Dr N S Nagesh, head of the liver transplant unit at Pradhan Mantri Swasthya Suraksha Yojana Super-specialty Hospital, is on the liver sub-committee of Jeevasarthakathe, the state organ transplant authority. There are 946 patients waiting for a liver. Liver transplants are complex in relative comparison to other organs because the liver has to be cut down to a particular size and shape.

Dr Nagesh said, “We don’t have a point system like in kidney transplant waiting list that determines the urgency. In emergency situations, we give priority to acute liver failure patients or those that require dual organs like liver and kidney. Otherwise, it is based on seniority in each blood group. We also calculate graft versus recipient weight ratio. Paediatric donations can go only to paediatric recipients. Once in two months, we get into special situations where we have to take a call based on clinical parameters.”

Since dialysis option is available for kidney, they have a point system on how urgent a particular case is. There are 2,342 patients waiting for a kidney. There are three nephrologists on the kidney sub-committee.
Dr Anil Kumar B T, senior consultant nephrologist and transplant physician, BGS Global Hospital, one of the sub-committee members, said, “Our challenges include making these decisions in the middle of the night. Currently, since there are zones like Hubballi, Mangaluru and Mysuru, for organ allocation, it is more streamlined. In the kidney sub-committee, we assess the health of the donor organ. The allocation is solely based on seniority, one organ goes to the hospital where it is harvested and the other goes to the general pool.”
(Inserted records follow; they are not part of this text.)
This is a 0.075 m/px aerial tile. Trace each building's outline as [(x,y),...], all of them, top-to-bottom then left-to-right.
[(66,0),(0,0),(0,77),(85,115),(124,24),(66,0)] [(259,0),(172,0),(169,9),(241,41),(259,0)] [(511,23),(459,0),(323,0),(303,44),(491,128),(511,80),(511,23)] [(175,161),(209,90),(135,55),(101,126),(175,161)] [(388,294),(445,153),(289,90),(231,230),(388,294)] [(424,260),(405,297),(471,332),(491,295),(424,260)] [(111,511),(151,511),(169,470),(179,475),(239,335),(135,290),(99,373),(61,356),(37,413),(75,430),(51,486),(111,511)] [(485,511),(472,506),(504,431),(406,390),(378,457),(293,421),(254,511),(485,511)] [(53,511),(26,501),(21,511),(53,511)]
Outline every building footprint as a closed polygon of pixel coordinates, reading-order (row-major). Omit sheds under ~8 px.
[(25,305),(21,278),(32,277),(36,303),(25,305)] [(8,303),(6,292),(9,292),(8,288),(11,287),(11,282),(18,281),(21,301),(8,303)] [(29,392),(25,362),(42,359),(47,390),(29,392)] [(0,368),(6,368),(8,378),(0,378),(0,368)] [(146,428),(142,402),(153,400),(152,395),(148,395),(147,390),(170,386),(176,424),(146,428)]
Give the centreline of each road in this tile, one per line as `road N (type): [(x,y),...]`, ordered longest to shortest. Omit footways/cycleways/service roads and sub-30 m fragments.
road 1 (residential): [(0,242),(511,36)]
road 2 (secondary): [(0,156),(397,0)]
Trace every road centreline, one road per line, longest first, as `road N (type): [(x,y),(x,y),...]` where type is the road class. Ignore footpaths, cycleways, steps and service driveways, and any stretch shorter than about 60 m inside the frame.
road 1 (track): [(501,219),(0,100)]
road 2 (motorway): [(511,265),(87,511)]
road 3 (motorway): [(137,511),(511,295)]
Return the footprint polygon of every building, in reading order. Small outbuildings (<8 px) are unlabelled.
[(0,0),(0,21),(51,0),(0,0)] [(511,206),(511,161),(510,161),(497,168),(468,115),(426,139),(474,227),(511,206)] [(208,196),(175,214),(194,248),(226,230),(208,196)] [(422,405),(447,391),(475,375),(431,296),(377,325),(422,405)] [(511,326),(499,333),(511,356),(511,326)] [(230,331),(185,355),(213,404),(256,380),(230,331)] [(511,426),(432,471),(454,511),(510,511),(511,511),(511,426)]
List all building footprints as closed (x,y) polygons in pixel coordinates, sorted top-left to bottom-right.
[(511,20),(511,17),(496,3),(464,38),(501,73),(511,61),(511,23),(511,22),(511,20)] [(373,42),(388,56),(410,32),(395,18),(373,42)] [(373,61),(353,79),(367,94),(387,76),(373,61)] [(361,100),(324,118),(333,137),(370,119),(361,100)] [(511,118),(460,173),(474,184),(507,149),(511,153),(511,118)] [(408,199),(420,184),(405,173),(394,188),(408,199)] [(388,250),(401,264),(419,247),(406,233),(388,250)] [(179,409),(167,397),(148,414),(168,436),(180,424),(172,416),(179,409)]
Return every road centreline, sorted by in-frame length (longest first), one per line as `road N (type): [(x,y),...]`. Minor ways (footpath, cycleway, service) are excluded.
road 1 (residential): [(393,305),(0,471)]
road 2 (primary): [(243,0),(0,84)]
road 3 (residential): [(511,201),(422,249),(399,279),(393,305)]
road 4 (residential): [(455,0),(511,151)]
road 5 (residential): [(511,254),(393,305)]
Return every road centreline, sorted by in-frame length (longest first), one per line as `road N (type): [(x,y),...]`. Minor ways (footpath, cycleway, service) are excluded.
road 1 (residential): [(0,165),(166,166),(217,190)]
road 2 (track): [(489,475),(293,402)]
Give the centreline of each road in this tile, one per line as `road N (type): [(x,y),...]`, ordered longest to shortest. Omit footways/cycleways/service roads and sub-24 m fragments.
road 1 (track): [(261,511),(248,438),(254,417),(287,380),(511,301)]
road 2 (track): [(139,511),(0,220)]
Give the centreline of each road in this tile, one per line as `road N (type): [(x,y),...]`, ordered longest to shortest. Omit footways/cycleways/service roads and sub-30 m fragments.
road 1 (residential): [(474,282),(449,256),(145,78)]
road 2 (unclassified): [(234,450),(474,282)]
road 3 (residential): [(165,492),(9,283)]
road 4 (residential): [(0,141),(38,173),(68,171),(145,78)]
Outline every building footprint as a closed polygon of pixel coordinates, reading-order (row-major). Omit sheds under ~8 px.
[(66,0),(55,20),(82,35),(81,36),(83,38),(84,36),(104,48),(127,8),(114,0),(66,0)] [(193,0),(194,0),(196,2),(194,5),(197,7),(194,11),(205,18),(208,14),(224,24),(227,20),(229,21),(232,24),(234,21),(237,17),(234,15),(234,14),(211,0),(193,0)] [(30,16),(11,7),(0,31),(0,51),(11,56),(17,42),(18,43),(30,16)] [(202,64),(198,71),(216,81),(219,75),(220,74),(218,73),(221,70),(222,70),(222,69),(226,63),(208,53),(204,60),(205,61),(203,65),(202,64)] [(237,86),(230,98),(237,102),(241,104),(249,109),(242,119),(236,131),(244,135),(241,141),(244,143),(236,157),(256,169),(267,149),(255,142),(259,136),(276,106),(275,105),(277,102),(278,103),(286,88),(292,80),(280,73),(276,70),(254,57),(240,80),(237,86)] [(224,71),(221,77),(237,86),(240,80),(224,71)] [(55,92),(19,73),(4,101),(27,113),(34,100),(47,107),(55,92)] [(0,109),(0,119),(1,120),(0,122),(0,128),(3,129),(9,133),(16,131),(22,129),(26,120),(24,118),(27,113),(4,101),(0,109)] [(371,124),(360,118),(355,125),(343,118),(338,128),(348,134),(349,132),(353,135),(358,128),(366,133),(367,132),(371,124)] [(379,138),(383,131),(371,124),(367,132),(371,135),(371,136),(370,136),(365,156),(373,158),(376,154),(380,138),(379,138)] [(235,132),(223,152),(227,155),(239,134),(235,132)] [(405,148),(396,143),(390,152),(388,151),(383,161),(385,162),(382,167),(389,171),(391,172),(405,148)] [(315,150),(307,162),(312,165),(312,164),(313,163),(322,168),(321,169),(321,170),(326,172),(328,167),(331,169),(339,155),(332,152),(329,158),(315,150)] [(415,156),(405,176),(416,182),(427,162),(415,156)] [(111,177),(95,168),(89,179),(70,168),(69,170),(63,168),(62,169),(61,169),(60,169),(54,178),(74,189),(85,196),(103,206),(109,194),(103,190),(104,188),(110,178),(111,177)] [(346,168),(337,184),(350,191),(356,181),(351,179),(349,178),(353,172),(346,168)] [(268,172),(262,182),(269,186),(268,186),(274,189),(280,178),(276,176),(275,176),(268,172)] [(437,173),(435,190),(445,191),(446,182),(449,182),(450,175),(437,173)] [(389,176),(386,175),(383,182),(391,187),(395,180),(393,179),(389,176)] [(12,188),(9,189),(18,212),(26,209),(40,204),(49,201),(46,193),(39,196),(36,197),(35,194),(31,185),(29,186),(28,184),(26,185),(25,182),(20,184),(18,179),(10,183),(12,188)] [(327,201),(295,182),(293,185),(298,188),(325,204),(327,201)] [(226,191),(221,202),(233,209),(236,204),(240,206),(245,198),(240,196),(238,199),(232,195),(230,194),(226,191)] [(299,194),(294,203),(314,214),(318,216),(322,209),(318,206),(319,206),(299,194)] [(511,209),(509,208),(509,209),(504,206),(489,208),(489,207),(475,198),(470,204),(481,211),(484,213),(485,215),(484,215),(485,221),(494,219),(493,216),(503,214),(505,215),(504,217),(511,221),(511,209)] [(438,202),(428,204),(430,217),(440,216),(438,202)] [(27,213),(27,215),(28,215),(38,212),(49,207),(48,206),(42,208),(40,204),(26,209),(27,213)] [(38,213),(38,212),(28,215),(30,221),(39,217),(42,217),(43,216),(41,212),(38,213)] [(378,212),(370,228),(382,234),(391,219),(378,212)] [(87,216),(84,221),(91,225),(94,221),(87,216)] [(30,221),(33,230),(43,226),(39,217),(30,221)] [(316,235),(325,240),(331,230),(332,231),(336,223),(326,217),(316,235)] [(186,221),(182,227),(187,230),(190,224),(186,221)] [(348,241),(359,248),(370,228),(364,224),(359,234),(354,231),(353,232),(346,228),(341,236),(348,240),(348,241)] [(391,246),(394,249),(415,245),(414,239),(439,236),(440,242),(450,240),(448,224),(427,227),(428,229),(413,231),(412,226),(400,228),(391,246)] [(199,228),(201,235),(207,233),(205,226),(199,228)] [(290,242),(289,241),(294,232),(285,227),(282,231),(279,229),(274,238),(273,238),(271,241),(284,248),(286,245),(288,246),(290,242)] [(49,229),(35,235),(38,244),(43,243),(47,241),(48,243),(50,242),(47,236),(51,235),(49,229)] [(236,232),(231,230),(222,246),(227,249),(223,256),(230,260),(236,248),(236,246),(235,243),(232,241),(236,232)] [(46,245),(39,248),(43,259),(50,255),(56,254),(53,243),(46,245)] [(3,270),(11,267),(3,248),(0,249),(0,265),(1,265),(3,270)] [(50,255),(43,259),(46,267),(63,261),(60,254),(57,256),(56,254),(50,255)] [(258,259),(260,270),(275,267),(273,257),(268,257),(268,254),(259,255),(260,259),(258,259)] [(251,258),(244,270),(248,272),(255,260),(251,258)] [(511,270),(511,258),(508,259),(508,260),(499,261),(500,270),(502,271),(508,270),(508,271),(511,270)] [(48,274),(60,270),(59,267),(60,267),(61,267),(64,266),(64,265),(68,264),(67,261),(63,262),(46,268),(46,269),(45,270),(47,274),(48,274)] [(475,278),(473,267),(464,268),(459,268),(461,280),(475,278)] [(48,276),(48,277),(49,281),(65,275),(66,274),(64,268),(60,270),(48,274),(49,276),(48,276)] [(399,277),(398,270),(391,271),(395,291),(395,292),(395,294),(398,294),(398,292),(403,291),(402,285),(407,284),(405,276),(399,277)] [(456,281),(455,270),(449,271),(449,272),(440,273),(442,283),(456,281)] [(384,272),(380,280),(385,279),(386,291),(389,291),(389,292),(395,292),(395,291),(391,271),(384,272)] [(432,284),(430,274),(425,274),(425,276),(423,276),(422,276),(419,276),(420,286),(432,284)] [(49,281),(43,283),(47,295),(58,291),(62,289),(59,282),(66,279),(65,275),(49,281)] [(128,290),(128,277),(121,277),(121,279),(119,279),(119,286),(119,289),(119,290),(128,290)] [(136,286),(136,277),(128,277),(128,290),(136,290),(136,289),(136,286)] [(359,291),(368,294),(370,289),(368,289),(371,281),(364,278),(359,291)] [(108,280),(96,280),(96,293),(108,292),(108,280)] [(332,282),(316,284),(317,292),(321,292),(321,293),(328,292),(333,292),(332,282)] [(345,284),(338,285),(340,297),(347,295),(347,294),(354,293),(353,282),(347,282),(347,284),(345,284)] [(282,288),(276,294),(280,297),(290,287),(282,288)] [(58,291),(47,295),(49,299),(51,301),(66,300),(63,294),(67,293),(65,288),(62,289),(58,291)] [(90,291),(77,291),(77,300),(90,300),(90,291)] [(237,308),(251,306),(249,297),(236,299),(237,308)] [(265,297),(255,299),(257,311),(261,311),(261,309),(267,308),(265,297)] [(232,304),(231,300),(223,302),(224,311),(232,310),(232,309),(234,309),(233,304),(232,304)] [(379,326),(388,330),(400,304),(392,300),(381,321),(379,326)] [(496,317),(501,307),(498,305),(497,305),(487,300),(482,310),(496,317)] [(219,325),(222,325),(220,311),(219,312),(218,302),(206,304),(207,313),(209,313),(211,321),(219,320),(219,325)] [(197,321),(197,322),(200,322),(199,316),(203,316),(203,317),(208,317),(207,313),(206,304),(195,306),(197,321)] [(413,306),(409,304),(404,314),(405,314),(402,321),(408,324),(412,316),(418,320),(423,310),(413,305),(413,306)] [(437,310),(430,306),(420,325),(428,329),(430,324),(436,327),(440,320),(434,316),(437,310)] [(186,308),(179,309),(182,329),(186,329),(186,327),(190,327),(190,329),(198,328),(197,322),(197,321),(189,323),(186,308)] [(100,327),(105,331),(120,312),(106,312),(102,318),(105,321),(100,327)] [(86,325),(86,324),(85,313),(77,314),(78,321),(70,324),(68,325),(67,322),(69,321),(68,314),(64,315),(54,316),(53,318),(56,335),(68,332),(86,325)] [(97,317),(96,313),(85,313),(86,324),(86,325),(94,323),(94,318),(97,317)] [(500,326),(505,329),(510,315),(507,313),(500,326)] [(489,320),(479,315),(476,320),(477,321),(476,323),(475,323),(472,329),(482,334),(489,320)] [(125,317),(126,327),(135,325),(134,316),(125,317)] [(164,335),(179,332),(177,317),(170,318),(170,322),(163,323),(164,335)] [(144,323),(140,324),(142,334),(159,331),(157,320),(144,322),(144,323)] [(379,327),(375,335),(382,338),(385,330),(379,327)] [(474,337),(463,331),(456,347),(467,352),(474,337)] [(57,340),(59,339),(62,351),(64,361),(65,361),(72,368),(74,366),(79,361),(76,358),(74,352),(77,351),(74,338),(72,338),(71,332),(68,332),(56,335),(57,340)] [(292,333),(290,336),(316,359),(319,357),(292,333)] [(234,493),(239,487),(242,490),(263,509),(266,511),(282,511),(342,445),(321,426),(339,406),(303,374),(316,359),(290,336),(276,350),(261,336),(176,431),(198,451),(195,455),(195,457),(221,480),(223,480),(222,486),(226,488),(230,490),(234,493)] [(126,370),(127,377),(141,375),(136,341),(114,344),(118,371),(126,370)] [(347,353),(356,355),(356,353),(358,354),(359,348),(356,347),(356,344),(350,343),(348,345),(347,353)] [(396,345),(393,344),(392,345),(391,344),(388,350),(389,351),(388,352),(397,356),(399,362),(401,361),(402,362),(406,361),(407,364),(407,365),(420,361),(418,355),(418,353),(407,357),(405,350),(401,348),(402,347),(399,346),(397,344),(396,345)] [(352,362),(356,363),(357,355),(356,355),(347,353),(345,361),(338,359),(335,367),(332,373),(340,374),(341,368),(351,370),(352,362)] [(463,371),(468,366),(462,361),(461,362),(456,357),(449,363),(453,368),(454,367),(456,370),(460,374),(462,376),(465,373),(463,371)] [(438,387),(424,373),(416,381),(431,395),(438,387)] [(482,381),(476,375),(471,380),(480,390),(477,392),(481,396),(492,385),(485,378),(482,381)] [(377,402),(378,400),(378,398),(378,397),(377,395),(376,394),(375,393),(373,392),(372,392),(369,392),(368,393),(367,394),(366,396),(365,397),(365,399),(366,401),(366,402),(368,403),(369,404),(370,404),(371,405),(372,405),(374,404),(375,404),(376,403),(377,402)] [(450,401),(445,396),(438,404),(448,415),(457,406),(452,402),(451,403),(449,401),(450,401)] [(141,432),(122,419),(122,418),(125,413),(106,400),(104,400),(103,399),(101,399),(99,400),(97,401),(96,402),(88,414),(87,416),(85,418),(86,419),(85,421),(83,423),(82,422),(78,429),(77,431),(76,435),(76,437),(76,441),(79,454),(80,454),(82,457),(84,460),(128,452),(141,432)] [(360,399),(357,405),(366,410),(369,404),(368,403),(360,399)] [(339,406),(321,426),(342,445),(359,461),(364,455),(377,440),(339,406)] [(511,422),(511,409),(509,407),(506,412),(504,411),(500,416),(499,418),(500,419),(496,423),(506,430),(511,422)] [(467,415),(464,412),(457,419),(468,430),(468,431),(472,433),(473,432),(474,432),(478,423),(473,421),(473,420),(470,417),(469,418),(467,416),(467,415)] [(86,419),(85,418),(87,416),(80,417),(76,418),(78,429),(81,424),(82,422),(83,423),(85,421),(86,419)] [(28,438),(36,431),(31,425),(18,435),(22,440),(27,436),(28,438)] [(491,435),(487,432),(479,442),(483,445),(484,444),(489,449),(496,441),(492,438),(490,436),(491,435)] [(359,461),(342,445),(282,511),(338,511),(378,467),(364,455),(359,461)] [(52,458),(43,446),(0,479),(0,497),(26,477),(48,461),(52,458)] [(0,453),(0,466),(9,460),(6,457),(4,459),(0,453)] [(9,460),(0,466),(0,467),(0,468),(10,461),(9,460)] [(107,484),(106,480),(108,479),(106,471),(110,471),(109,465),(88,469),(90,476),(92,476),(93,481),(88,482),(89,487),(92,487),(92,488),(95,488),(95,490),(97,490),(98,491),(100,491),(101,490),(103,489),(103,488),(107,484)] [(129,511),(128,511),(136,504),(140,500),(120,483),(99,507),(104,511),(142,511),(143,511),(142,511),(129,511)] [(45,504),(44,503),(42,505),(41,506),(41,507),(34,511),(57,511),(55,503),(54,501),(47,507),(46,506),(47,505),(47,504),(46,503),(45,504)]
At least a dozen times a month, the doctors make a conference call with other members of the committee to arrive at a consensus, once Jeevasarthakathe sends them the donor and potential recipient reports.
Dr Nagamalesh U M, senior consultant, cardiology, heart failure and transplant, Ramaiah Narayana Heart Centre, said, “Once in a week, three of our doctors on the sub-committee take a call on emergency situations. If there is a difference in opinion, at least two of us should agree on who should get the heart.” There are 59 patients waiting for a heart.